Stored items
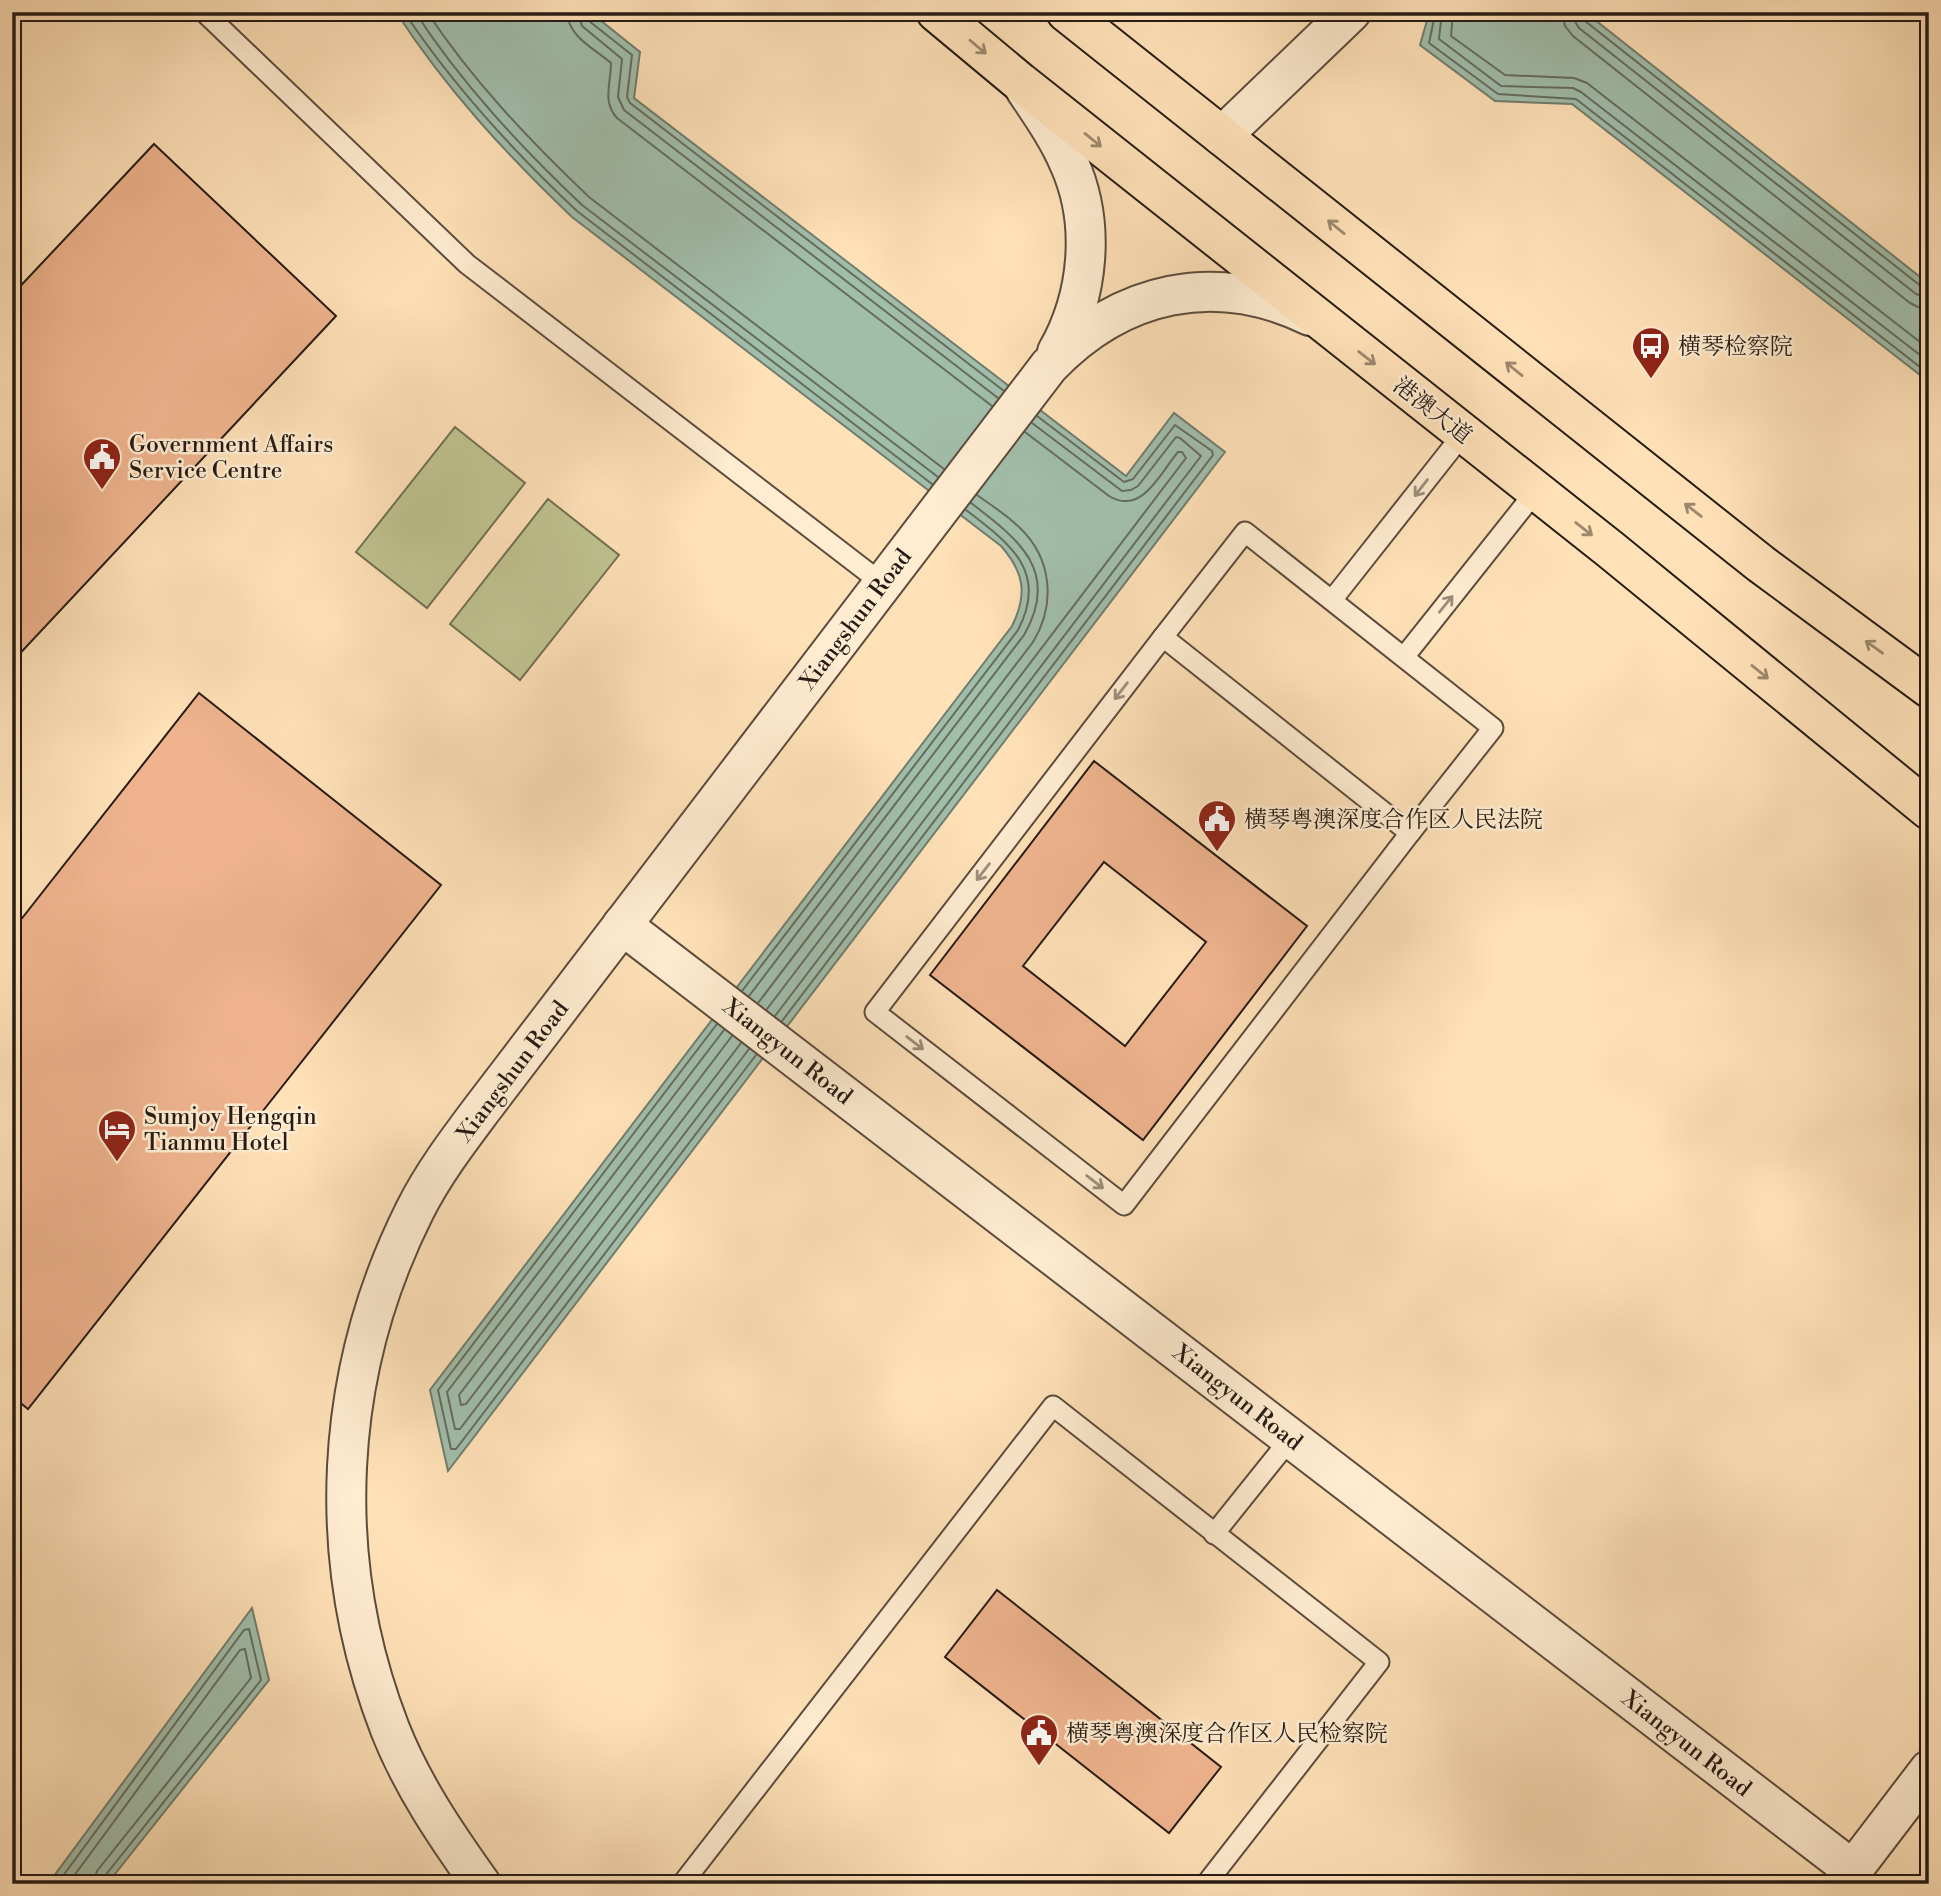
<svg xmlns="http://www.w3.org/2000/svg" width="1941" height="1896" font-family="'Libre Bodoni','Noto Serif SC',serif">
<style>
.green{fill:#bfc390;stroke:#726f52;stroke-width:2}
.water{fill:#a1beab;stroke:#707d6f;stroke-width:2}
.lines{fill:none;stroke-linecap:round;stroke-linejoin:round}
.shore{stroke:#646c60;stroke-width:2}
.building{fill:#efb48e;stroke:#261b14;stroke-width:2;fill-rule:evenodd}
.lane-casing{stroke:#5c4c3d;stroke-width:23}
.street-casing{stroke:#5c4c3d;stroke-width:42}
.primary-casing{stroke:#261b14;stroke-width:42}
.lane{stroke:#ffecd1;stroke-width:19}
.street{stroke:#ffecd1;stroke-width:38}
.primary{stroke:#ffe1b8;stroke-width:38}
.oneway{stroke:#9d886e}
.oneway2{stroke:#9d8e7c}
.labels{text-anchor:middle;stroke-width:5;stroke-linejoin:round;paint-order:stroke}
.poi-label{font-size:23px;fill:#261b14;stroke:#ffecd1;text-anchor:start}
.street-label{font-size:23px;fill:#261b14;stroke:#ffecd1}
</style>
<rect width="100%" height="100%" fill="#ffe1b8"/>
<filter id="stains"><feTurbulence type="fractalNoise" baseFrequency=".00286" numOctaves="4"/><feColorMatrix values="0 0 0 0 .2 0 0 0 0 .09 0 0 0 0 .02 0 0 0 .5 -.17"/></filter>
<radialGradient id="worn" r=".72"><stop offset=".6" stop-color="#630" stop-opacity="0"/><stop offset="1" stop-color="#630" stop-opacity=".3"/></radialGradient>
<g class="green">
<path d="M455,427L525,483L427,608L356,552Z"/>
<path d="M548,499L619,555L520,680L450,624Z"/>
</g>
<g class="water">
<path d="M396,12H590L640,52L634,98L1126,476L1174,413L1225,452L448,1471L430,1390L1012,626C1028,594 1024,572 1001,546L572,217C506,154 446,89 396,12Z"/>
<path d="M1422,12H1585L1929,284V382L1572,104L1495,101L1420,45L1428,17Z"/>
<path d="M252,1608L269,1680L107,1884H48Z"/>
</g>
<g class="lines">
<g class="shore">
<path d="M404,12C454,87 512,150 577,211L932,484"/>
<path d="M415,12C462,84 520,146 582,205L938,477"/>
<path d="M427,12C473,81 529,140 589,197L944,469"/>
<path d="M567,12C568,37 595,49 611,63C611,83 602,102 617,118L992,406"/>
<path d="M578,12L582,26L622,59L618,97L624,110L998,398"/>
<path d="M587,12L589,21L632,55L627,97L630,103L1004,391"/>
<path d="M1433,12L1434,19L1429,43L1498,94L1576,99L1929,374"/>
<path d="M1442,12L1439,39L1501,86L1573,88L1581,92L1929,362"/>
<path d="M1453,12L1451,36L1505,75L1574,78L1587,83L1929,349"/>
<path d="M1562,12L1565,26L1573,36L1910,303L1918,307L1929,309"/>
<path d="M1573,12L1574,20L1579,28L1916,294L1929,298"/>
<path d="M1582,12L1585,21L1922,287L1929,289"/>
<path d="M742,991L1018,630C1049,571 1009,543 966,510"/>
<path d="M749,996L1024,635C1061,571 1018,539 971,503"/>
<path d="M758,1003L1033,642C1056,604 1052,559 1020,528C1007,515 991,505 977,495"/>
<path d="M767,1009L1186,458L1182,452H1178C1160,473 1142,516 1109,496L1025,432"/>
<path d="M775,1016L1201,456L1180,438L1176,437L1138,486L1131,490L1122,491L1032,423"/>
<path d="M782,1021L1213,455L1212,451L1175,425L1133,479L1124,482L1037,416"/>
<path d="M717,1024L438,1390L451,1449H456L756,1055"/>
<path d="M724,1030L447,1392L455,1429H460L749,1049"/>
<path d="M732,1036L459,1395L461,1405L466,1404L741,1043"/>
<path d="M57,1884L244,1630L249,1629L261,1680L104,1877L102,1884"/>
<path d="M68,1884L240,1650L245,1649L251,1678L97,1871L93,1884"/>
</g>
</g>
<g class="building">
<path d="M154,144L336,316L12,662V295Z"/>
<path d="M199,693L441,885L28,1409L12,1396V931Z"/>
<path d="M1094,761L1307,926L1143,1140L930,975ZM1104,862L1206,942L1125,1046L1023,966Z"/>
<path d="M997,1590L1221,1767L1169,1833L945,1657Z"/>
</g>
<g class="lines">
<defs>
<g id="lane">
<path d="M204,12L467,264L883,584"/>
<path d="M1245,532L1493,728L1410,833L1163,637Z"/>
<path d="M1332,600L1463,434"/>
<path d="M1163,637L875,1012L1124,1205L1410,833"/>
<path d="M1404,657L1536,491"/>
<path d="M1214,1534L1291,1438"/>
<path d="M682,1884L1053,1406L1379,1662L1206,1884"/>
</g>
<g id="street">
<path d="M1025,89C1041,113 1058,137 1069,163C1096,223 1089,296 1057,352"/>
<path d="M1222,136L1351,12"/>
<path d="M622,925L1853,1870"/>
<path d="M481,1884C446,1835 412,1785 390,1729C324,1559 333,1373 415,1210C433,1174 458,1141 482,1109L1049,366C1121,291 1215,270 1310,316"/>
<path d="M1842,1884L1929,1770"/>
</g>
<g id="primary">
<path d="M936,12L1020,82L1611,550L1929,810"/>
<path d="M1066,12L1761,564L1929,688"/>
</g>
</defs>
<use href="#lane" class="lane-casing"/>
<use href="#street" class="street-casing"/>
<use href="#primary" class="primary-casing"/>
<use href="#lane" class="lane"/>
<use href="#street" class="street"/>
<use href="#primary" class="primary"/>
</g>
<defs><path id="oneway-shaft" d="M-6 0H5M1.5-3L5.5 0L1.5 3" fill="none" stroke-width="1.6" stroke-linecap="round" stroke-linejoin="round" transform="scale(1.75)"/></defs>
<g class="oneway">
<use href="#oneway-shaft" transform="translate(978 47) rotate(40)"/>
<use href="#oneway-shaft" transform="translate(1093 140) rotate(39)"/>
<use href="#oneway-shaft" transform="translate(1336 227) rotate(-141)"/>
<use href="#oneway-shaft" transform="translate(1367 358) rotate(38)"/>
<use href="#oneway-shaft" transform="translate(1514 369) rotate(-141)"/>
<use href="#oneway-shaft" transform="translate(1693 510) rotate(-142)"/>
<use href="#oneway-shaft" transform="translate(1584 529) rotate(38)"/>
<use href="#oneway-shaft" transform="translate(1874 647) rotate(-144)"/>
<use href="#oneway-shaft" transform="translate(1760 672) rotate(39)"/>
</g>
<g class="oneway2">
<use href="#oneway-shaft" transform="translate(1421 488) rotate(128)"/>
<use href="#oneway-shaft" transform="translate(1446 604) rotate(-51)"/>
<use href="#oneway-shaft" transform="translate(1121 691) rotate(128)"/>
<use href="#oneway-shaft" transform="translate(983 872) rotate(128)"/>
<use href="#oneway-shaft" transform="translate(915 1043) rotate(38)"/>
<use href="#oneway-shaft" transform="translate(1095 1182) rotate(38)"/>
</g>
<defs>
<symbol id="bus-pin" viewBox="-11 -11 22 30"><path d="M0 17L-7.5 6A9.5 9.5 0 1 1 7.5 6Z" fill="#8f2418" stroke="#ffecd1"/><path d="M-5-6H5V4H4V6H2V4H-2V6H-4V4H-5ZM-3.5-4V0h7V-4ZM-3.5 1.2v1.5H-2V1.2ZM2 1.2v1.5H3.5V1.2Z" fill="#fff"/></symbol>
<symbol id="civic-pin" viewBox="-11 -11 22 30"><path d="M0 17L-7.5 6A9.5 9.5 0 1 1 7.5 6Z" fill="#8f2418" stroke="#ffecd1"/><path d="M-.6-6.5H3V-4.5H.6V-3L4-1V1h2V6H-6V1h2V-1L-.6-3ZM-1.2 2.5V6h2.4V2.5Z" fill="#fff"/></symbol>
<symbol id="hotel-pin" viewBox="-11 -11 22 30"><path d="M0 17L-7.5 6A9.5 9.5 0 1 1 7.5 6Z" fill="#8f2418" stroke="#ffecd1"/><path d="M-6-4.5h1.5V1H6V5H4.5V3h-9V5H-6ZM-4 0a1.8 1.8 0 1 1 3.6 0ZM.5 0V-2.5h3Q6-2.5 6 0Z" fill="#fff"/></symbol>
</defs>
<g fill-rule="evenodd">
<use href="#bus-pin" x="1629" y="324" width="44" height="60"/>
<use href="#civic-pin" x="80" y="435" width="44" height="60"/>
<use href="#civic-pin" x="1195" y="797" width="44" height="60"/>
<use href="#hotel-pin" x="95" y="1107" width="44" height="60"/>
<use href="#civic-pin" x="1017" y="1711" width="44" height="60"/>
</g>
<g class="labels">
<g class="poi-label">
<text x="1678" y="354">横琴检察院</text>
<text x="129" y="452">Government Affairs<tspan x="129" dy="26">Service Centre</tspan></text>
<text x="1244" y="827">横琴粤澳深度合作区人民法院</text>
<text x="144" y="1124">Sumjoy Hengqin<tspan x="144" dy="26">Tianmu Hotel</tspan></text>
<text x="1066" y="1741">横琴粤澳深度合作区人民检察院</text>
</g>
<g class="street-label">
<text transform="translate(1433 410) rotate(38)" y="8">港澳大道</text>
<text transform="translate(855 619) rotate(-53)" y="8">Xiangshun Road</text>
<text transform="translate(788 1051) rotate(38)" y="8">Xiangyun Road</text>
<text transform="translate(512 1071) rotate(-53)" y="8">Xiangshun Road</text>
<text transform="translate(1238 1397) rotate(38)" y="8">Xiangyun Road</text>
<text transform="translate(1687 1743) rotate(38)" y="8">Xiangyun Road</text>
</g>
</g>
<rect width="1941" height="1896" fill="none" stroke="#ffe1b8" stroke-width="42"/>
<rect x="14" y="14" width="1913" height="1868" fill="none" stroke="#261b14" stroke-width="3.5"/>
<rect x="21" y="21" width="1899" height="1854" fill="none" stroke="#261b14" stroke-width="2"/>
<rect width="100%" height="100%" filter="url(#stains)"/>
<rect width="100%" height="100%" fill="url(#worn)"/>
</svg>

§ Required action: Return every line in the records that includes the string "casing".

§ Output for this exercise:
.lane-casing{stroke:#5c4c3d;stroke-width:23}
.street-casing{stroke:#5c4c3d;stroke-width:42}
.primary-casing{stroke:#261b14;stroke-width:42}
<use href="#lane" class="lane-casing"/>
<use href="#street" class="street-casing"/>
<use href="#primary" class="primary-casing"/>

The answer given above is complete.